Lima tahun lalu, kala aku turun sore itu, suaminya pergi terburu-buru. Sempat menitip pesan, "Jaga anak kita, jaga sawah kita." Lalu sang suami, berjalan tergesa di atas pematang sawah hingga menghilang dalam pandangan, dalam gerimis. Lalu tiada. Kepergian suami, sangat membekas di ingatan perempuan itu hingga kini. Ingatan yang terulang-ulang terolah membuahkan cerita untuk anaknya yang baru beranjak usia lima tahun, yang mulai bertanya kapan Ayah pulang. "Ayahmu tidak bisa pulang lagi. Ayahmu telah luruh dimakan gerimis. Lalu menyesap dalam tanah sawah kita."
Anaknya begitu senang mendengar cerita ibunya. Anaknya berlari di atas pematang sawah. Dalam bayangnya, ayah ada di sawah. Telah menyatu bersama rumpun padi yang menguning. Dibayangkan dirinya burung hujan. Dikepakkan kedua tangannya sambil berlari. Jantungnya berdegup kencang bahagia. Lelah ia, berdiri sejenak. Dihirup dalam-dalam udara tanah sawah yang khas. Meleleh air mata di sudut matanya bersama gerimisku.
Karena dingin, suhu tubuh normal si anak menurun. Mengembangkan pula secuil daging serupa balon di pangkal hidungnya yang menghambat aliran oksigen keluar-masuk. Tersengal-sengal si anak. Memaksa diri untuk bernafas. Terhirup gerimisku yang telah terkontaminasi debu dan zat-zat merusak tubuh yang manusia sendiri ciptakan. Makin berpacu jantungnya. Si anak pun tumbang pingsan di rerumpun padi, dalam pelukan ayah.
***
Di taman belakang puskesmas, perempuan itu terus membiarkan wajah dipapar gerimisku. Air mata meleleh jatuh dari sudut matanya. Mengingatkanku pada air mata anaknya yang meleleh bersamaku.
"Kenapa kau makan anakku, Gerimis?" hati perempuan itu bertanya padaku. Karena tak bisa ikut masuk melihat anaknya di ruang UGD, perempuan itu datang memelukku.
Aku menjawab dengan bertanya, "Kenapa kau ceritakan pada anakmu, bahwa ayahnya luruh dimakan gerimis dan tersesap dalam tanah sawah bersamaku?"
"Aku tak bisa berterus terang. Bagaimana bisa kubilang ayahnya telah tiada. Setiap kau turun, membuncah hatinya. Menyala binar matanya. Tersenyum bibirnya. Ia merasakan ayahnya hadir di sawah bersamamu. Jadi, bagaimana bisa kuberi pengertian padanya agar tak mati nyala hatinya, tak redup binar matanya, tak hilang senyumnya? Aku tak tega memenggal kebahagiaannya. Maka, kubiarkan ia bermain dalam pelukanmu."
Perempuan itu telah menjawab sendiri atas resah hatinya. "Suamiku telah kau makan. Jangan kini kau makan pula anakku."

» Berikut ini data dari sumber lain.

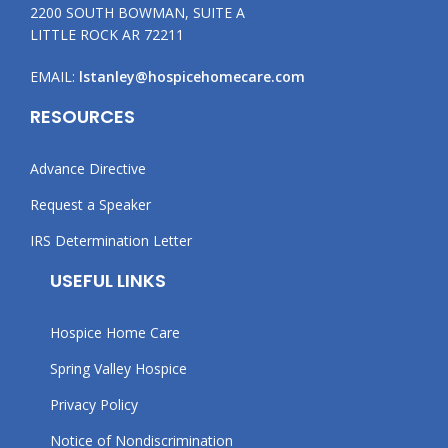
2200 SOUTH BOWMAN, SUITE A
LITTLE ROCK AR 72211
EMAIL:
lstanley@hospicehomecare.com
RESOURCES
Advance Directive
Request a Speaker
IRS Determination Letter
USEFUL LINKS
Hospice Home Care
Spring Valley Hospice
Privacy Policy
Notice of Nondiscrimination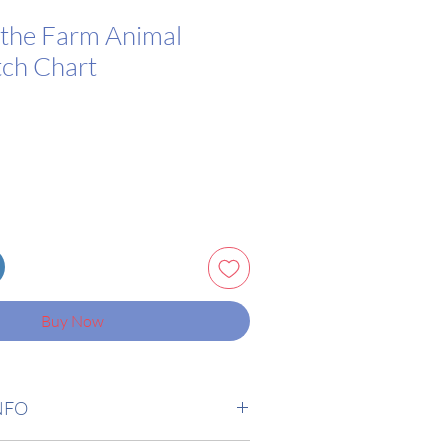
the Farm Animal
tch Chart
Buy Now
NFO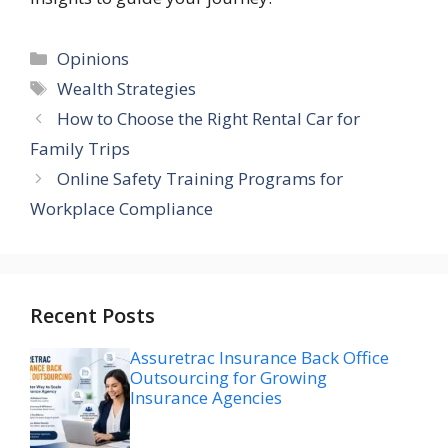
Categories
Opinions
Tags
Wealth Strategies
How to Choose the Right Rental Car for
Family Trips
Online Safety Training Programs for
Workplace Compliance
Recent Posts
Assuretrac Insurance Back Office
Outsourcing for Growing
Insurance Agencies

Aku sesungguhnya tidak memakan kekuatan anaknya. Tidak pula menghilangkan suaminya. Aku pada hakikatnya bersih dan suci. Namun, udara yang mengandung debu dan zat-zat beracun itu, ikut menempel bersamaku. Kubiarkan diriku kotor demi bersih udara buat manusia. Bukankah sejuk udara merasuk dada saat dan usai gerimis datang?
Akan tetapi, sejuk gerimis berubah mengiris sejak yang tercinta menghilang dalam gerimis. Sang suami bergegas pergi karena nyawa terancam. Suami tak punya kekuatan melawan dan melindungi diri. Hanya punya mulut yang lantang memprotes keras himbauan dan rayuan kepala desa menjual sawah untuk dialihfungsikan jadi industri dan pabrik. Kepala desa sangat tergiur dengan fee besar yang dijanjikan perusahaan dari setiap meter tanah terjual.